### WHAT TO PRODUCE:
Rewrite the rows below, changing "canvas margin" to "border" and leaving everything else as it is. Omit the pictures.

### ITEMS:
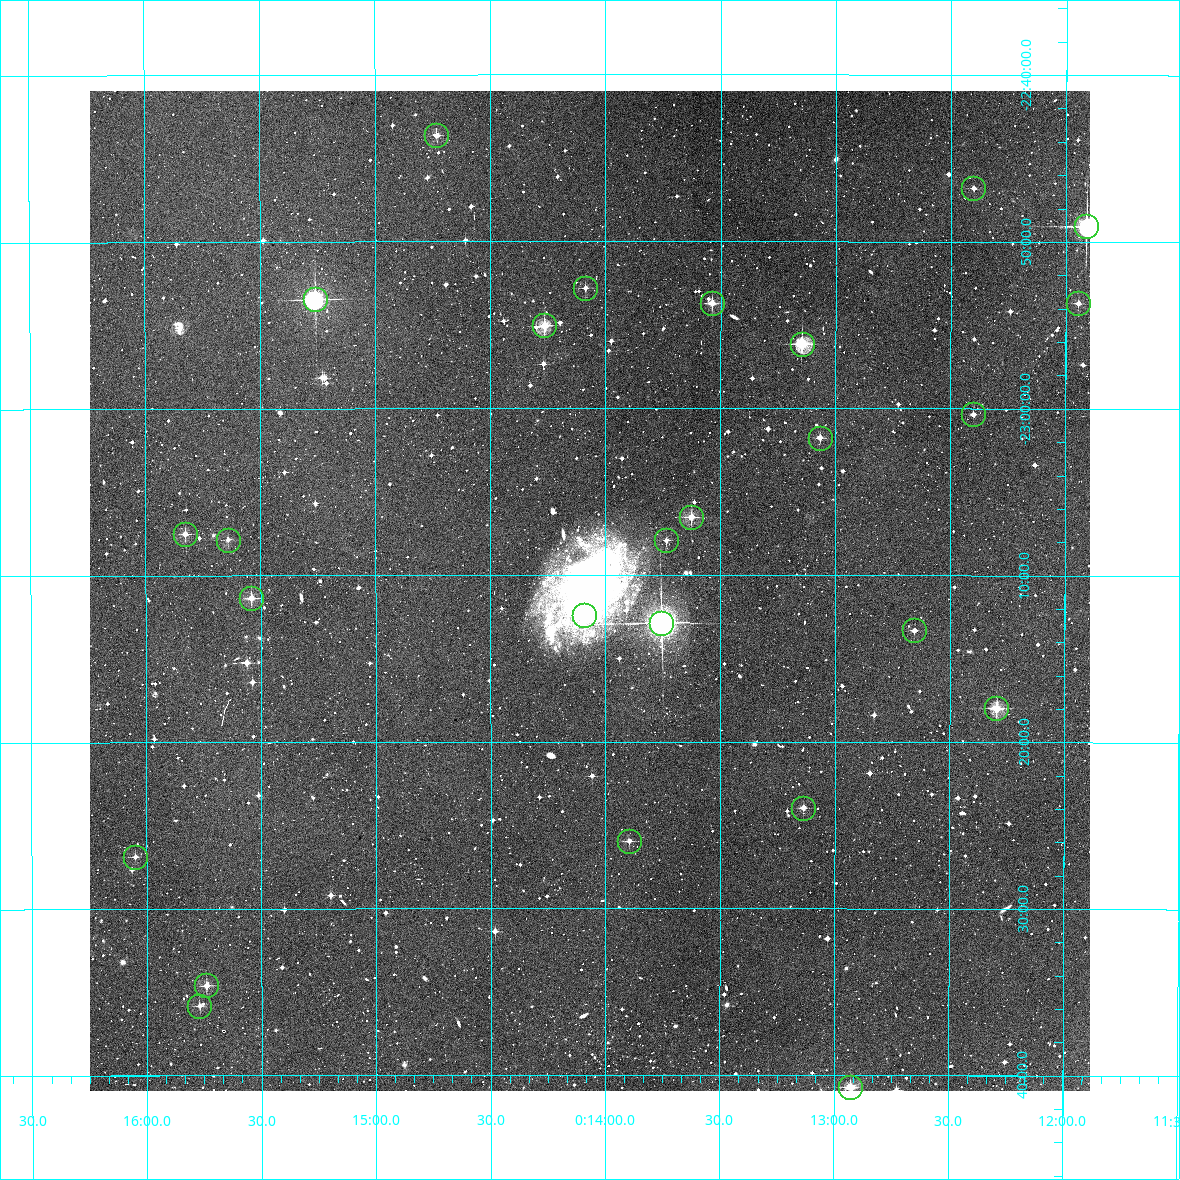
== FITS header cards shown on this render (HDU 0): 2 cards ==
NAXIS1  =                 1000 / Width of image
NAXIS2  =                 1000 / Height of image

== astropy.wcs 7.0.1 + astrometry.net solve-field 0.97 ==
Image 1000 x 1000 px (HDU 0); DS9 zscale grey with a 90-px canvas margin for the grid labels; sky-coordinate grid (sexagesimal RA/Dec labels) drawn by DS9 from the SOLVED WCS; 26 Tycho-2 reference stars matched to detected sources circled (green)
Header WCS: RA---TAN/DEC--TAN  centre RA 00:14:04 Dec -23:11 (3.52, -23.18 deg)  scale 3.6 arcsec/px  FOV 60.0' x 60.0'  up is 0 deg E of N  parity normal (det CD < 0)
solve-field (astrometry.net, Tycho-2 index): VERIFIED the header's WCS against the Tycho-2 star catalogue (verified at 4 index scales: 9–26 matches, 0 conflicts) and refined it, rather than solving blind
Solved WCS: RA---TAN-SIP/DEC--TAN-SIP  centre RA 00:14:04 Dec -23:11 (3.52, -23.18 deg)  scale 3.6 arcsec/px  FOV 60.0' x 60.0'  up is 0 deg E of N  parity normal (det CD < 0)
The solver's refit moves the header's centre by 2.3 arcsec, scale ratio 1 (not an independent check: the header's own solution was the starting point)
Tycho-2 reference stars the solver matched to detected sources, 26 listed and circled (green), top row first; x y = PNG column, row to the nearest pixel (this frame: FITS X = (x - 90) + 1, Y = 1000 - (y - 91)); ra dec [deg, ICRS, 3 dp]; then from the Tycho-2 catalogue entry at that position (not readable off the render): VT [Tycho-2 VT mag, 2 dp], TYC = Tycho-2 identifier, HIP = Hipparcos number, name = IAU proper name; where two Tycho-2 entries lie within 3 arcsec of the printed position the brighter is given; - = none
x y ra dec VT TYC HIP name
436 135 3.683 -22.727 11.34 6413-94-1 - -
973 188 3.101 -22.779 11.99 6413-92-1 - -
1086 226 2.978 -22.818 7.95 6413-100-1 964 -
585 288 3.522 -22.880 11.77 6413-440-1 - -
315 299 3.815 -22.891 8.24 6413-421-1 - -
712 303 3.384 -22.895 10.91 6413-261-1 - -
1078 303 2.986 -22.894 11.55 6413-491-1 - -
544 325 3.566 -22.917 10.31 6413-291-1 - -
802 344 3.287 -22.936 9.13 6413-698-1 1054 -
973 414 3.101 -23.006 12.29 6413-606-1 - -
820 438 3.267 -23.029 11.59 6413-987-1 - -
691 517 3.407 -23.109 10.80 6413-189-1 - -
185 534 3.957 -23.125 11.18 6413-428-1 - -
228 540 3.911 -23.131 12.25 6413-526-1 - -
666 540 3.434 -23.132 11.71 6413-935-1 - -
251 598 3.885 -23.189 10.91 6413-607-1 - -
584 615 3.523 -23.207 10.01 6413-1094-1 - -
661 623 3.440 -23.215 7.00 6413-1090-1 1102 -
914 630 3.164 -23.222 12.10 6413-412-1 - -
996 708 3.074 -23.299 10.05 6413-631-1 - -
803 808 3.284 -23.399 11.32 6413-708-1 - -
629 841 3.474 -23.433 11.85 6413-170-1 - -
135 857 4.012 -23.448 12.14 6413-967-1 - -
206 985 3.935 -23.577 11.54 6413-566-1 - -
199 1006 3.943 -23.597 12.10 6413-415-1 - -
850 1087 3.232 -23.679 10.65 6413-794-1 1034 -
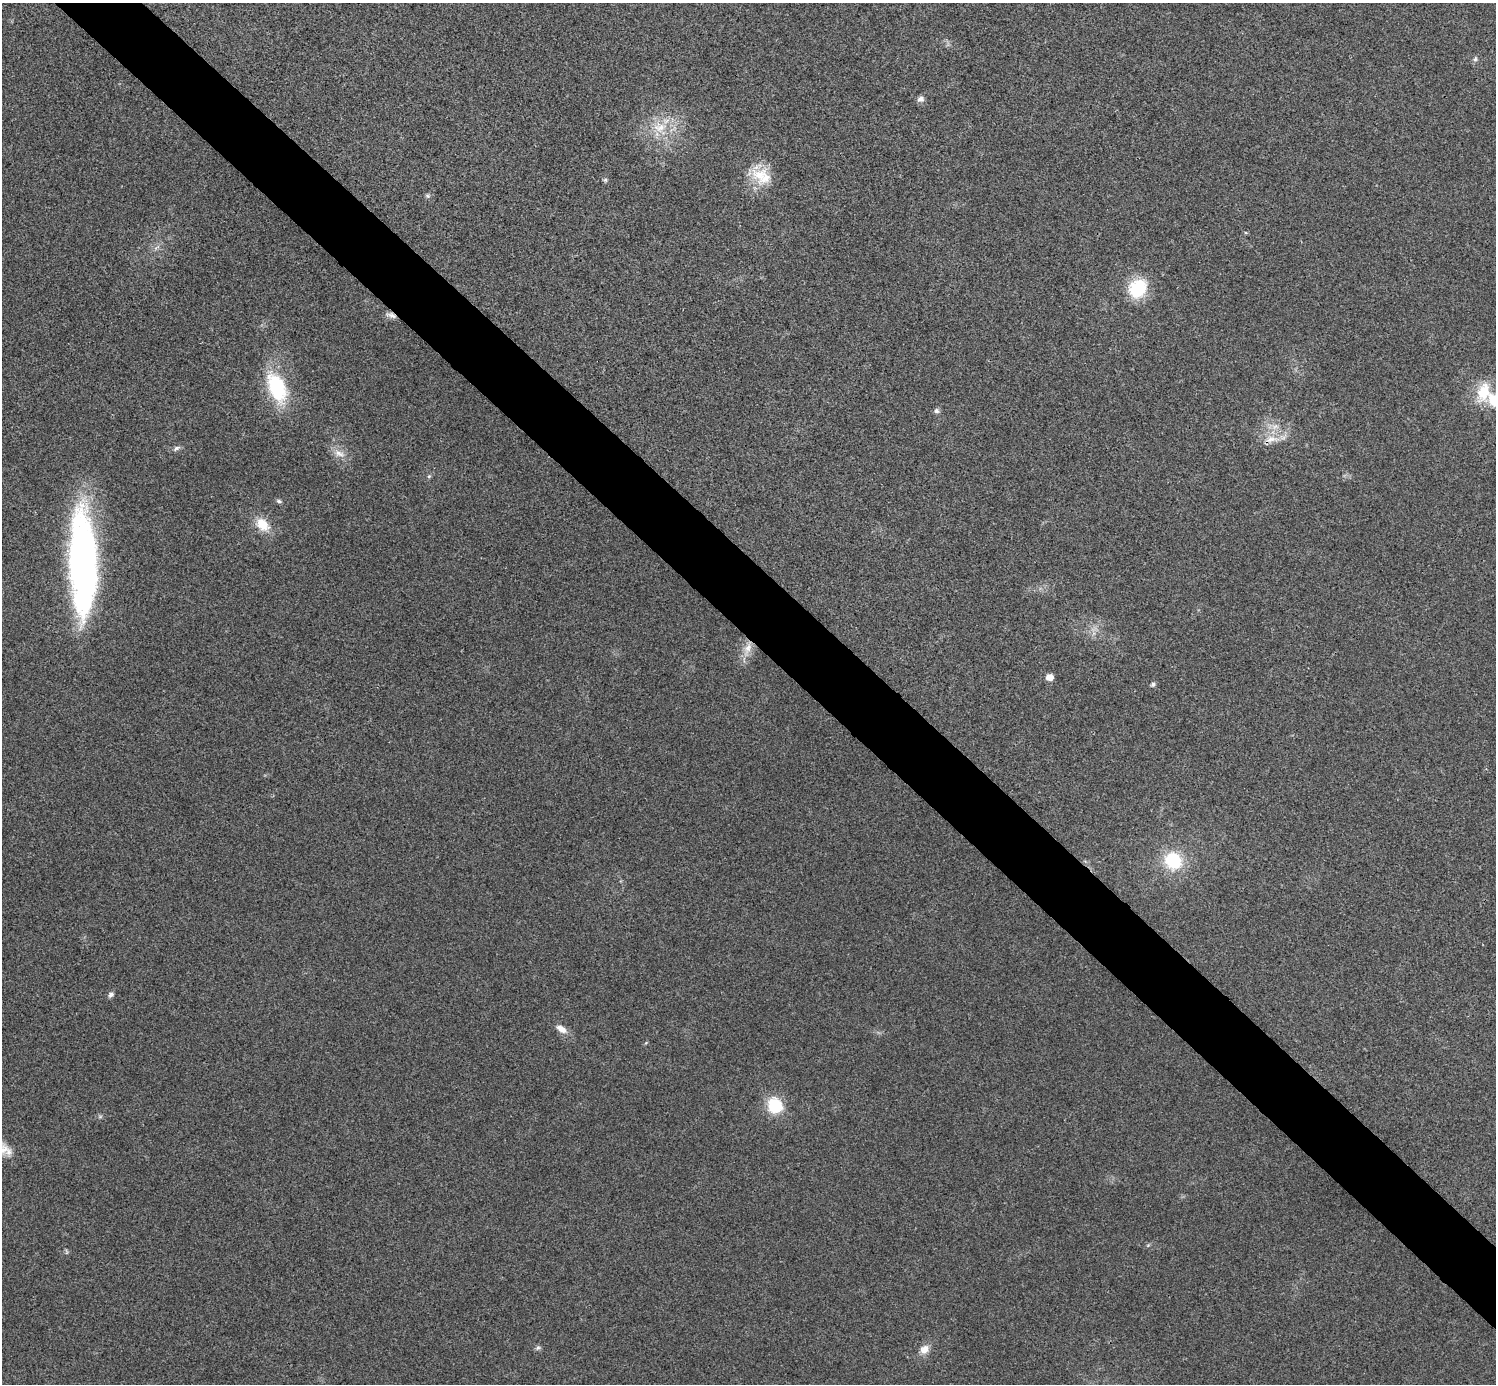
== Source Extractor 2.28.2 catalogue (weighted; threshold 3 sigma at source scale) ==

### OUTPUT:
== FITS header cards shown on this render (HDU 0): 2 cards ==
NAXIS1  =                 1000 / Width of image
NAXIS2  =                 1000 / Height of image

== astropy.wcs 7.0.1 + astrometry.net solve-field 0.97 ==
Image 1000 x 1000 px (HDU 0); DS9 zscale grey with a 90-px border for the grid labels; sky-coordinate grid (sexagesimal RA/Dec labels) drawn by DS9 from the SOLVED WCS; 26 Tycho-2 reference stars matched to detected sources circled (green)
Header WCS: RA---TAN/DEC--TAN  centre RA 00:14:04 Dec -23:11 (3.52, -23.18 deg)  scale 3.6 arcsec/px  FOV 60.0' x 60.0'  up is 0 deg E of N  parity normal (det CD < 0)
solve-field (astrometry.net, Tycho-2 index): VERIFIED the header's WCS against the Tycho-2 star catalogue (verified at 4 index scales: 9–26 matches, 0 conflicts) and refined it, rather than solving blind
Solved WCS: RA---TAN-SIP/DEC--TAN-SIP  centre RA 00:14:04 Dec -23:11 (3.52, -23.18 deg)  scale 3.6 arcsec/px  FOV 60.0' x 60.0'  up is 0 deg E of N  parity normal (det CD < 0)
The solver's refit moves the header's centre by 2.3 arcsec, scale ratio 1 (not an independent check: the header's own solution was the starting point)
Tycho-2 reference stars the solver matched to detected sources, 26 listed and circled (green), top row first; x y = PNG column, row to the nearest pixel (this frame: FITS X = (x - 90) + 1, Y = 1000 - (y - 91)); ra dec [deg, ICRS, 3 dp]; then from the Tycho-2 catalogue entry at that position (not readable off the render): VT [Tycho-2 VT mag, 2 dp], TYC = Tycho-2 identifier, HIP = Hipparcos number, name = IAU proper name; where two Tycho-2 entries lie within 3 arcsec of the printed position the brighter is given; - = none
x y ra dec VT TYC HIP name
436 135 3.683 -22.727 11.34 6413-94-1 - -
973 188 3.101 -22.779 11.99 6413-92-1 - -
1086 226 2.978 -22.818 7.95 6413-100-1 964 -
585 288 3.522 -22.880 11.77 6413-440-1 - -
315 299 3.815 -22.891 8.24 6413-421-1 - -
712 303 3.384 -22.895 10.91 6413-261-1 - -
1078 303 2.986 -22.894 11.55 6413-491-1 - -
544 325 3.566 -22.917 10.31 6413-291-1 - -
802 344 3.287 -22.936 9.13 6413-698-1 1054 -
973 414 3.101 -23.006 12.29 6413-606-1 - -
820 438 3.267 -23.029 11.59 6413-987-1 - -
691 517 3.407 -23.109 10.80 6413-189-1 - -
185 534 3.957 -23.125 11.18 6413-428-1 - -
228 540 3.911 -23.131 12.25 6413-526-1 - -
666 540 3.434 -23.132 11.71 6413-935-1 - -
251 598 3.885 -23.189 10.91 6413-607-1 - -
584 615 3.523 -23.207 10.01 6413-1094-1 - -
661 623 3.440 -23.215 7.00 6413-1090-1 1102 -
914 630 3.164 -23.222 12.10 6413-412-1 - -
996 708 3.074 -23.299 10.05 6413-631-1 - -
803 808 3.284 -23.399 11.32 6413-708-1 - -
629 841 3.474 -23.433 11.85 6413-170-1 - -
135 857 4.012 -23.448 12.14 6413-967-1 - -
206 985 3.935 -23.577 11.54 6413-566-1 - -
199 1006 3.943 -23.597 12.10 6413-415-1 - -
850 1087 3.232 -23.679 10.65 6413-794-1 1034 -
== Source Extractor 2.28.2 catalogue (weighted; threshold 3 sigma at source scale) ==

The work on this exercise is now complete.